(Problem)
Without any images, write the data out exactly as it appears.

Recorded data: Begin

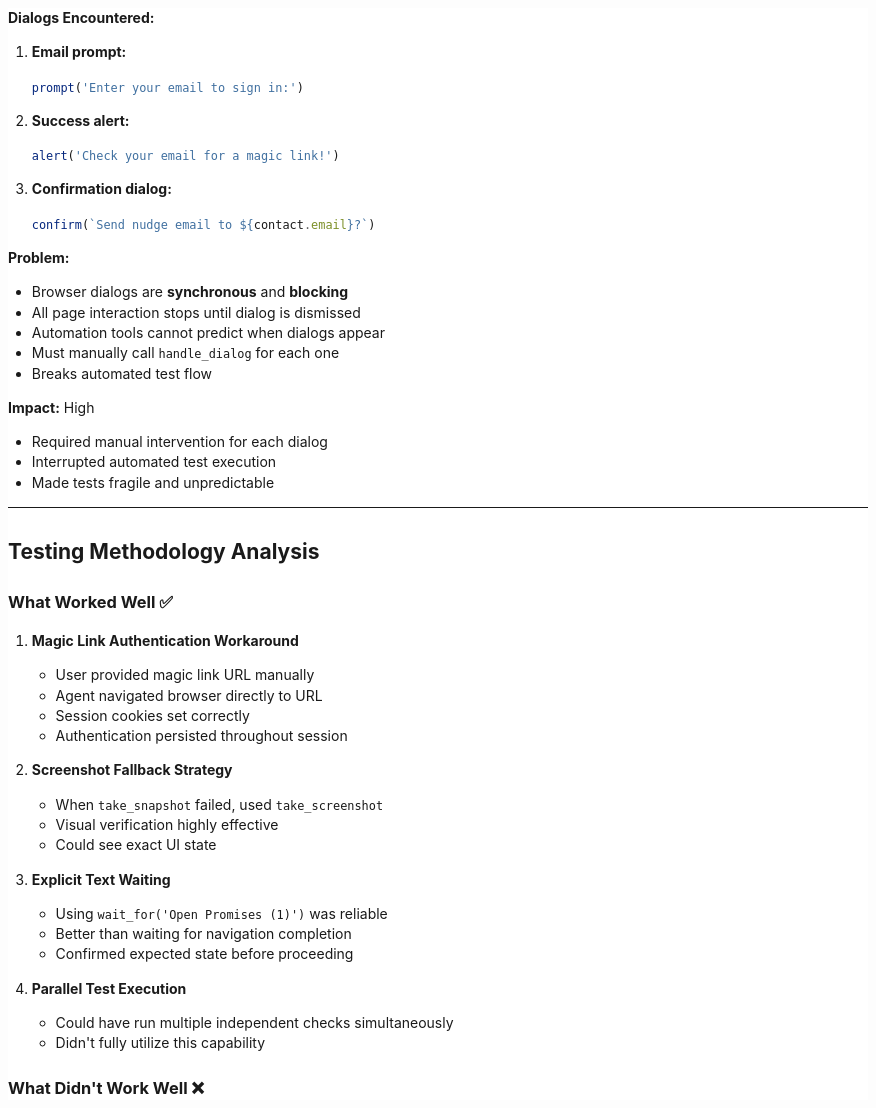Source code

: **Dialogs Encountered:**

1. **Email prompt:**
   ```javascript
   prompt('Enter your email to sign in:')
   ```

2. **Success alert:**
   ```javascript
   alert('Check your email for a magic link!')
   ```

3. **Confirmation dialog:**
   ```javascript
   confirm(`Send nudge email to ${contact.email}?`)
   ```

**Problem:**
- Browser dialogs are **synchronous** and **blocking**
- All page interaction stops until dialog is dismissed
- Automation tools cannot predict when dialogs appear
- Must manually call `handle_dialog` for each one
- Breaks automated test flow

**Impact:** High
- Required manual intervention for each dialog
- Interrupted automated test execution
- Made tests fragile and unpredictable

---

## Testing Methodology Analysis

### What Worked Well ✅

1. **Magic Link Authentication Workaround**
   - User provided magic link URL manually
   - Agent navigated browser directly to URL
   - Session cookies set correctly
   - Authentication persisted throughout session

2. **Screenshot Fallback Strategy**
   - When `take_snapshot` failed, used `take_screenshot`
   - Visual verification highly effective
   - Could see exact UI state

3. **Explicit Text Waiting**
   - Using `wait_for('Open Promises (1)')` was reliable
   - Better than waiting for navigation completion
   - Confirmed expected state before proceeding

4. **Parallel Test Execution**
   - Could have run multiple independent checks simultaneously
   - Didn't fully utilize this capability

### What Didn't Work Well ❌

Recorded data: End

(Answer to this exercise)
Source code

: **Dialogs Encountered:**

1. **Email prompt:**
   ```javascript
   prompt('Enter your email to sign in:')
   ```

2. **Success alert:**
   ```javascript
   alert('Check your email for a magic link!')
   ```

3. **Confirmation dialog:**
   ```javascript
   confirm(`Send nudge email to ${contact.email}?`)
   ```

**Problem:**
- Browser dialogs are **synchronous** and **blocking**
- All page interaction stops until dialog is dismissed
- Automation tools cannot predict when dialogs appear
- Must manually call `handle_dialog` for each one
- Breaks automated test flow

**Impact:** High
- Required manual intervention for each dialog
- Interrupted automated test execution
- Made tests fragile and unpredictable

---

## Testing Methodology Analysis

### What Worked Well ✅

1. **Magic Link Authentication Workaround**
   - User provided magic link URL manually
   - Agent navigated browser directly to URL
   - Session cookies set correctly
   - Authentication persisted throughout session

2. **Screenshot Fallback Strategy**
   - When `take_snapshot` failed, used `take_screenshot`
   - Visual verification highly effective
   - Could see exact UI state

3. **Explicit Text Waiting**
   - Using `wait_for('Open Promises (1)')` was reliable
   - Better than waiting for navigation completion
   - Confirmed expected state before proceeding

4. **Parallel Test Execution**
   - Could have run multiple independent checks simultaneously
   - Didn't fully utilize this capability

### What Didn't Work Well ❌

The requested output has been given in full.